How many times have you been in a class where the teacher begins by apologizing for the content?  Although these apologies may stem from well intentioned empathy, consider the effect they may have on students.

Remember as I discussed in part one of this series the  the 3 key messages we want to send to students regarding expectations:

  • This is important.
  • You can do it.
  • I will not give up on you.

In this post, I will mainly concentrate on the importance of working to get students to “buy in” to the importance of content.  I will cover a few ways teachers tend to inadvertently apologize for content then address a few strategies and tips that will help avoid those pitfalls while teaching.

What?

Here is what “apologizing” may look like in the classroom:

  •  “Okay guys – this may not be very interesting today, so we are going to have to work extra hard to pay attention..:
  • “This is on the test, so we have to cover it.”
  • “They say we are supposed to do this project, so we are going to go ahead and get it over with.”
  • “This might be too hard for some of you, but I want you to try anyways.”

Why?

It is important to avoid these types of statements as they can become self-fulfilling prophecies.  If you tell students it is going be difficult and they may not get it; the chances are they won’t.  If you tell them it is boring; they will be bored. Regardless of whether or not we agree with the curriculum, we have to find ways to make sure it is engaging for students.  These statements are counterproductive to that end.

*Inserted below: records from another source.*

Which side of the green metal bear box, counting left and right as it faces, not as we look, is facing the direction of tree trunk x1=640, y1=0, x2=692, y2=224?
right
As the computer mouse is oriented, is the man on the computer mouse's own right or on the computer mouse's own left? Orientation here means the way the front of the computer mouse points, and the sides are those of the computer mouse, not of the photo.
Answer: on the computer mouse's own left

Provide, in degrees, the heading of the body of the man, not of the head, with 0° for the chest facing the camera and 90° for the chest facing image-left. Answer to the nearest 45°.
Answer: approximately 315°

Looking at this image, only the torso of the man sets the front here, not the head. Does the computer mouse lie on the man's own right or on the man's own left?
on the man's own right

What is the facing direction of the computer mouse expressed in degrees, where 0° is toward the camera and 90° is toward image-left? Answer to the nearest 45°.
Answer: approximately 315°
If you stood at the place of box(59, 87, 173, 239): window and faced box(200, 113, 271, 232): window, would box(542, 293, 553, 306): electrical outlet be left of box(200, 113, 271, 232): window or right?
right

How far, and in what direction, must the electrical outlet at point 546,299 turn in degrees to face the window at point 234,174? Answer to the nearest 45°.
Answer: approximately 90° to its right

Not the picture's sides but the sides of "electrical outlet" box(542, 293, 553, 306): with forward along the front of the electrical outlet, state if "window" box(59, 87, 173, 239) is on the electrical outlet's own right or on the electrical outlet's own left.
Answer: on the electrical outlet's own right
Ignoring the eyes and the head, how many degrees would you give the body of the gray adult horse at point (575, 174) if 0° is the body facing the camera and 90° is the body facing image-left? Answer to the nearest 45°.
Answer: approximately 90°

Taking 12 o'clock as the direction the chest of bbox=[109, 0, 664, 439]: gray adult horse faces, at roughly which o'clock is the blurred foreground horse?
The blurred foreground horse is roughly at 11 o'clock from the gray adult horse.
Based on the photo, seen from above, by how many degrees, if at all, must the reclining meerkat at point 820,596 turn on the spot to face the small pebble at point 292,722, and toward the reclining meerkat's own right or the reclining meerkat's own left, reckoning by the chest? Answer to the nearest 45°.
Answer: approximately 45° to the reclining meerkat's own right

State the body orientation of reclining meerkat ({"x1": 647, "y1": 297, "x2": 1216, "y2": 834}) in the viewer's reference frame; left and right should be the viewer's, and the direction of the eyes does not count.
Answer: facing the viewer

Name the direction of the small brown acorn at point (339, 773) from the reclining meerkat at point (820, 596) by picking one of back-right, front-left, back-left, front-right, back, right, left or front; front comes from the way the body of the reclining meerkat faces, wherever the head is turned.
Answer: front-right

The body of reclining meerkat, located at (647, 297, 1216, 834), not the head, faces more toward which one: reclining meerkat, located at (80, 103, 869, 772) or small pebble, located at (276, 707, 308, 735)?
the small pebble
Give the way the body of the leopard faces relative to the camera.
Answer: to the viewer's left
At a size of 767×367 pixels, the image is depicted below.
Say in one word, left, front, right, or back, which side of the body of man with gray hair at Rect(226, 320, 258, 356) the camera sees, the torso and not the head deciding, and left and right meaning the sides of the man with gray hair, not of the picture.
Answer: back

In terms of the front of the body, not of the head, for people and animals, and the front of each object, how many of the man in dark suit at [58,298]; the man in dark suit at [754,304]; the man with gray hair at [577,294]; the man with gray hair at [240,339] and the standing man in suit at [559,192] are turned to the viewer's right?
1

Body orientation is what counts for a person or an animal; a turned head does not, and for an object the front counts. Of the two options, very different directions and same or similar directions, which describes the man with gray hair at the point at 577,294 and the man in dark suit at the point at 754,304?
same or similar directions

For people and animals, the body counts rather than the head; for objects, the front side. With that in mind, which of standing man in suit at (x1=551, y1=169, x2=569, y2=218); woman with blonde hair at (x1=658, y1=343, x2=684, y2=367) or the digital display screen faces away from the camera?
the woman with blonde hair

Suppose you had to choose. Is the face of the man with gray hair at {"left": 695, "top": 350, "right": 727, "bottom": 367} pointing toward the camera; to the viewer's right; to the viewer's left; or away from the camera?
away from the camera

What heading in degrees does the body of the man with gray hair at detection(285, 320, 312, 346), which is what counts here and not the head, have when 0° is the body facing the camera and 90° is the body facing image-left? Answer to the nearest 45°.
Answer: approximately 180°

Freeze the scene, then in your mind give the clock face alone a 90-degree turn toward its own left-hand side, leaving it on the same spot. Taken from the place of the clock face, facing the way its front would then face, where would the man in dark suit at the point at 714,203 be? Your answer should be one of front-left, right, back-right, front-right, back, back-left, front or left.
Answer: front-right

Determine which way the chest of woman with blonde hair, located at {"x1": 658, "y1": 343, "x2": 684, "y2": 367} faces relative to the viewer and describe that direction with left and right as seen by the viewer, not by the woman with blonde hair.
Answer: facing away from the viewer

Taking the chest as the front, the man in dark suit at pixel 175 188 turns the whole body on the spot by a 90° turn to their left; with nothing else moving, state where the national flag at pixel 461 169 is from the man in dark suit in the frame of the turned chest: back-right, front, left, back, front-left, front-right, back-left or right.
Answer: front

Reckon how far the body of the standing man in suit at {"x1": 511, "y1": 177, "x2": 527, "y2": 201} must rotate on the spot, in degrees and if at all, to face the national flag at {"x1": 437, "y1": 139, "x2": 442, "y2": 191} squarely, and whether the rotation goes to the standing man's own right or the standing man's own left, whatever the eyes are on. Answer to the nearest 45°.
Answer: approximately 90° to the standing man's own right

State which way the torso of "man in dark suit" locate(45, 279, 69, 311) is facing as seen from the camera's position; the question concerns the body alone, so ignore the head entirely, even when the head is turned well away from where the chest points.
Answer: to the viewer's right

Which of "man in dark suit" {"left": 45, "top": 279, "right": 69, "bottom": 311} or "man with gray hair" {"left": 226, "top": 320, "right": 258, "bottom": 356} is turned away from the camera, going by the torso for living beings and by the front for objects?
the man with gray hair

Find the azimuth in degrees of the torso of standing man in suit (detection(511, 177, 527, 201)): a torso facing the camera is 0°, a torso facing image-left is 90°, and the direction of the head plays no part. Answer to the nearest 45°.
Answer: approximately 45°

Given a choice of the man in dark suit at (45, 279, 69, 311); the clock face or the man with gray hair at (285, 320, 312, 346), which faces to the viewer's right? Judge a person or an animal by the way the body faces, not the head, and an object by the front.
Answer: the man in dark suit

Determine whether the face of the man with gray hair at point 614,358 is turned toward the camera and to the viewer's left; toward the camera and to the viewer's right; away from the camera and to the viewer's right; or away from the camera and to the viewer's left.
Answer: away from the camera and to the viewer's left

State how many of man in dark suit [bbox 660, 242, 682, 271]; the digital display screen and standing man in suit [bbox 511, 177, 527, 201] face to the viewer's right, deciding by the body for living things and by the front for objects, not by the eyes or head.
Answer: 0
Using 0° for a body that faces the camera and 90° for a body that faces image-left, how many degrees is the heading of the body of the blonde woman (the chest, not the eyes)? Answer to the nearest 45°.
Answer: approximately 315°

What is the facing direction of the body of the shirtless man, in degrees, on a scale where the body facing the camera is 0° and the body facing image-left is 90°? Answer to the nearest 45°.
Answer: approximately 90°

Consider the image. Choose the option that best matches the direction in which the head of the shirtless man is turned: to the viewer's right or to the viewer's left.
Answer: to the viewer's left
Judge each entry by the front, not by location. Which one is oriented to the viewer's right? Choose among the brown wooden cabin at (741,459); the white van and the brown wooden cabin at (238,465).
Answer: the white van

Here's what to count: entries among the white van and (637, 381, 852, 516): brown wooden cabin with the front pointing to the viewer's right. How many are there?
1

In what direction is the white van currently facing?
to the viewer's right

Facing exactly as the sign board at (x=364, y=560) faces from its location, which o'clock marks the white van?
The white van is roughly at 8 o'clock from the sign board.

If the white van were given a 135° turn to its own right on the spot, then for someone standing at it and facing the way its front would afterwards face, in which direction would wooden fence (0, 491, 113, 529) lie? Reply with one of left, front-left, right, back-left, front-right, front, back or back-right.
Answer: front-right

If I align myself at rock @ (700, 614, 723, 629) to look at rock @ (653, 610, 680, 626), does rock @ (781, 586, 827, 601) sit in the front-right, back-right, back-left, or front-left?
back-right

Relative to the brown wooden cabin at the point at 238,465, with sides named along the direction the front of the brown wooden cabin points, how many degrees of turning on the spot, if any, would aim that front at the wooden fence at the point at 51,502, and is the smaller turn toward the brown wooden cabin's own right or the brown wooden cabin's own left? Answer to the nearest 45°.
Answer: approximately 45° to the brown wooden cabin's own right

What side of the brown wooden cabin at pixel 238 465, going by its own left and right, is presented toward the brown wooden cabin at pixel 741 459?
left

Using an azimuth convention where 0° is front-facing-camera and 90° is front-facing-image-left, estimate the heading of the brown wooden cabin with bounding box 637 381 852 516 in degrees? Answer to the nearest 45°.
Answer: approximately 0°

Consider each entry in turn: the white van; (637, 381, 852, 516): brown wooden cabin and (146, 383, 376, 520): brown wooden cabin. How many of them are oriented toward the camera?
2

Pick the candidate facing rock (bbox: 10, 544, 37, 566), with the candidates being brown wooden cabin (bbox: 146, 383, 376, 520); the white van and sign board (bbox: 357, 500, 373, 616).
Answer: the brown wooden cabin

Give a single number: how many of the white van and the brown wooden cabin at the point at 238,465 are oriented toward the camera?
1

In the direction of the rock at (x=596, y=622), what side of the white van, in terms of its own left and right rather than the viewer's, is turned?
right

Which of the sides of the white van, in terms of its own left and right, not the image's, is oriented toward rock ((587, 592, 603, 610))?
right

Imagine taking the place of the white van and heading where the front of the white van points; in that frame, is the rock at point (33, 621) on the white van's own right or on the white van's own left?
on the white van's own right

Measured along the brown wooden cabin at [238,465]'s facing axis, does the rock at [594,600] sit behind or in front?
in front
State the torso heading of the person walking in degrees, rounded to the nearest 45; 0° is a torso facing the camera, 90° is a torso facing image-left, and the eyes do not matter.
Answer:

There is always value in the knowledge and skills we teacher.  For many of us that value is why we became teachers in the first place.  While we won’t be equally passionate about every topic we teach, we need to make sure students understand the content has value. Maybe it seems idealistic, but we need to make kids believe that there is no such thing as boring content.

How?

Below are some general tips you can use to avoid apologizing for boring/difficult content.

– Reflect on the rationale for content yourself.

– Research why others think it is important.

– Make part of your daily routine to discuss the rationale for content with students.

– If you have trouble rationalizing content, consider what thinking skills are required to apply the content and stress the importance of those thinking skills.

– Try, if possible, to relate content to something authentic, or real world.

– We have to do better than “It’s on the test,” or “You might be on Jeopardy one day.”

– If you are not passionate about topic, find someone who is and see how they teach it.

– Make difficult content more accessible when introducing it to students then increase the complexity.

Some examples of phrases you might use.

“The language in this is difficult for some adults to read, but once we get through it, you will have this down!”

“There are many people who don’t know how to do this; once you have mastered this you will be ahead of the game!”

“It no big deal if you get caught up by some of this, I am going to help you get through it. ”

“One of these days when you are in college, you will be able to show your professors you can already do all this.”